* **Directions**
Can you recast the lines of the data below as a numbered list, skipping blank lines and leaving out the pictures?

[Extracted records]
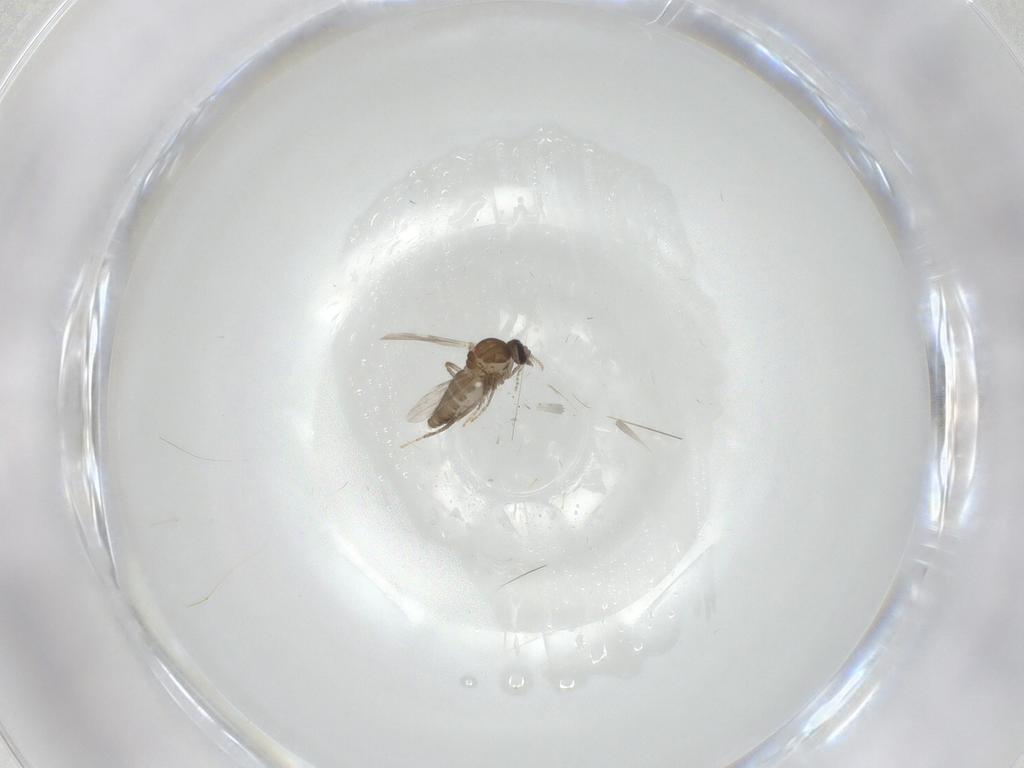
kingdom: Animalia
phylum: Arthropoda
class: Insecta
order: Diptera
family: Ceratopogonidae
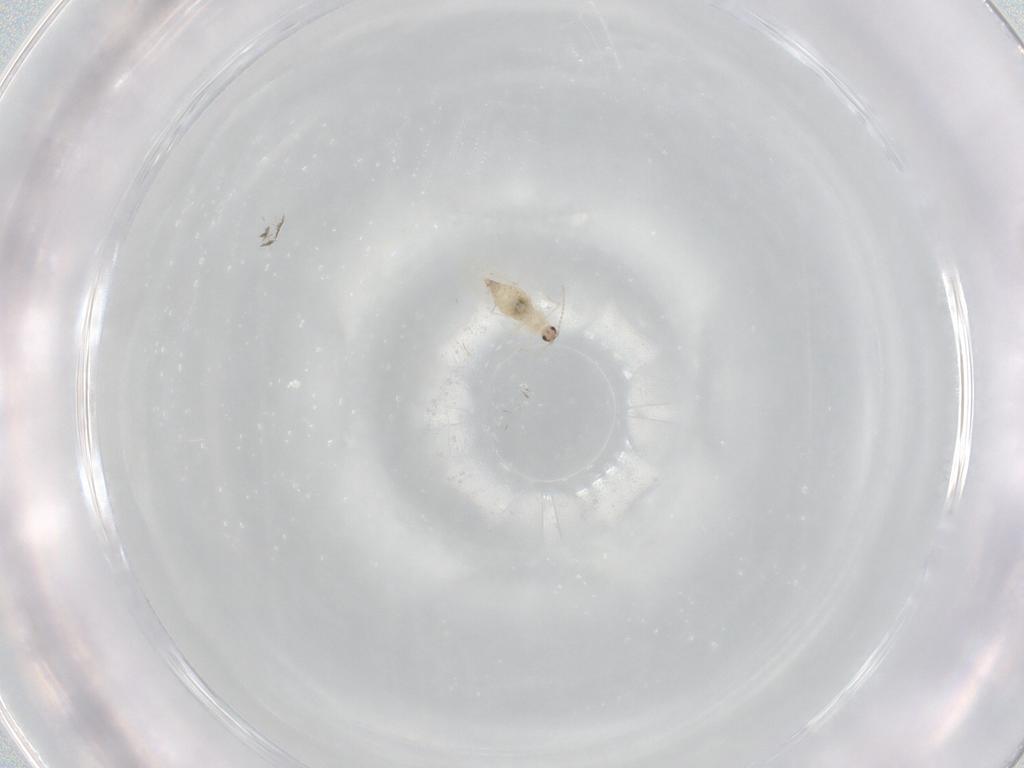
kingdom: Animalia
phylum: Arthropoda
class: Insecta
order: Diptera
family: Cecidomyiidae
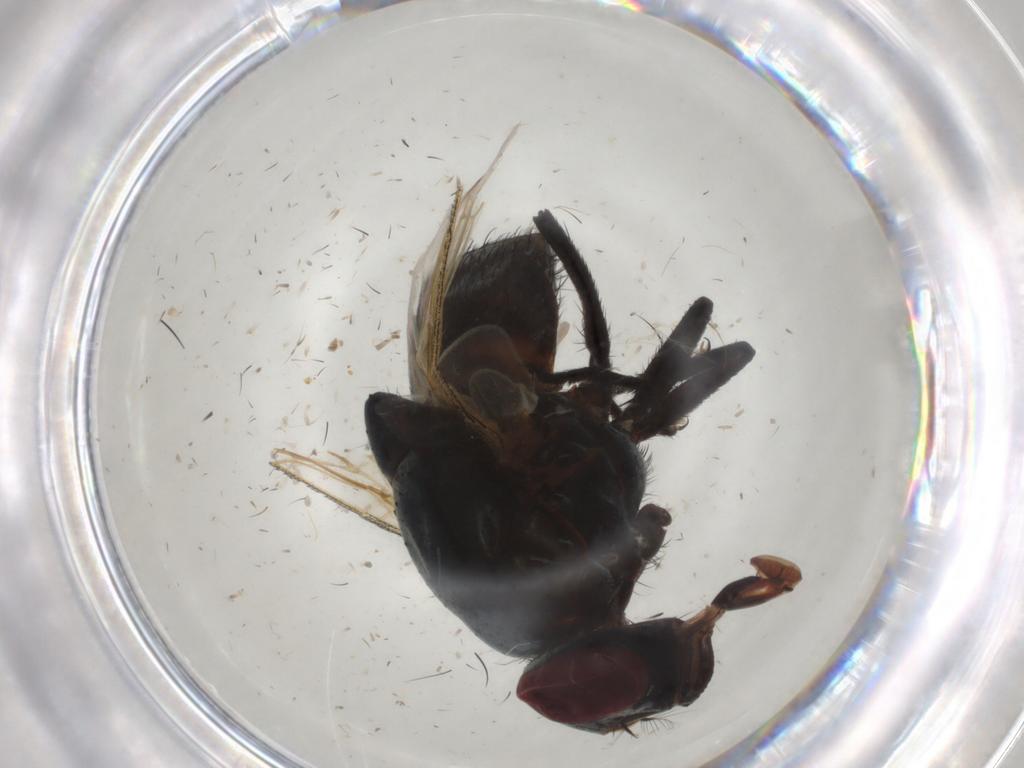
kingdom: Animalia
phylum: Arthropoda
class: Insecta
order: Diptera
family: Muscidae
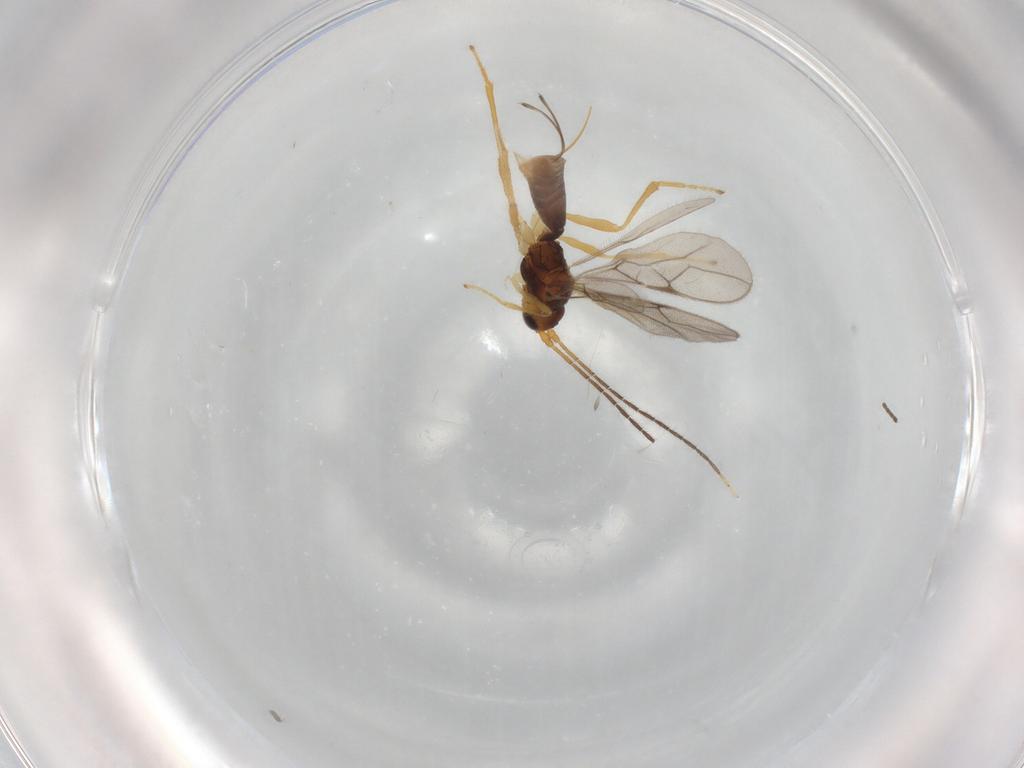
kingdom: Animalia
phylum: Arthropoda
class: Insecta
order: Hymenoptera
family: Braconidae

* **Result**
1. kingdom: Animalia
2. phylum: Arthropoda
3. class: Insecta
4. order: Diptera
5. family: Ceratopogonidae
6. kingdom: Animalia
7. phylum: Arthropoda
8. class: Insecta
9. order: Diptera
10. family: Cecidomyiidae
11. kingdom: Animalia
12. phylum: Arthropoda
13. class: Insecta
14. order: Diptera
15. family: Muscidae
16. kingdom: Animalia
17. phylum: Arthropoda
18. class: Insecta
19. order: Hymenoptera
20. family: Braconidae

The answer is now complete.